This repository includes the results of my first data science project during my data science bootcamp at neuefische in Hamburg.
This project includes work with the complete data science lifecycle on a dataset. The given dataset is the King County House dataset, which includes sales in the King County Area from begining of May 2014 to the end of May 2015. My task in this project is to figure out at least 3 recommendations for buyers based on the given dataset and developed features. Furthermore a multivariate linear regression model to predict the price of houses is developed.
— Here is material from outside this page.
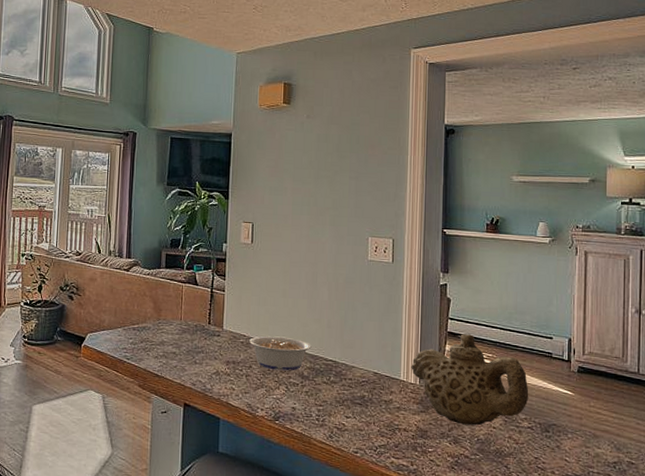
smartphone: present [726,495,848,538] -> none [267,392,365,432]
To get an impression about the area of King County, the map of King County is shown here.
This github repository includes the following data:
- Jupiter notebook with all code and descriptive text for all steps of the data science lifecycle Jupyter Notebook
- Slides of the Presentation as a PDF-file Slides
- under figures the ouput figures are stored
- under rawdata the given original dataset and the given column description are stored
The online presentation on GSlides is here
The focus of this project is mainly on EDA (Exploratory Data Analysis), but during the project all steps of the data science lifecycle are conducted. These steps are summed up in the following:
- What is the objective of this project?
- What prolems need to be tackled?
- Get data or scrape data.
- Fix missing data.
- Fix inconsistencies based on assumptions.
Visually analyze your data by using:
- Correlation analysis
- Heatmap
- Histograms
- Scatter Plots
- Box plots
- Surface Plots
Select important features and develop new and more meaningful data. In this project new features regarding the age, distance to Seattle and renovation were developed.
Use machine algorithms to make predictions. In this case a multivariate linear regression model was developed including new features.
Communicate the key findings using plots and visualizations. In this project this is a presentation to non-technical stakeholders.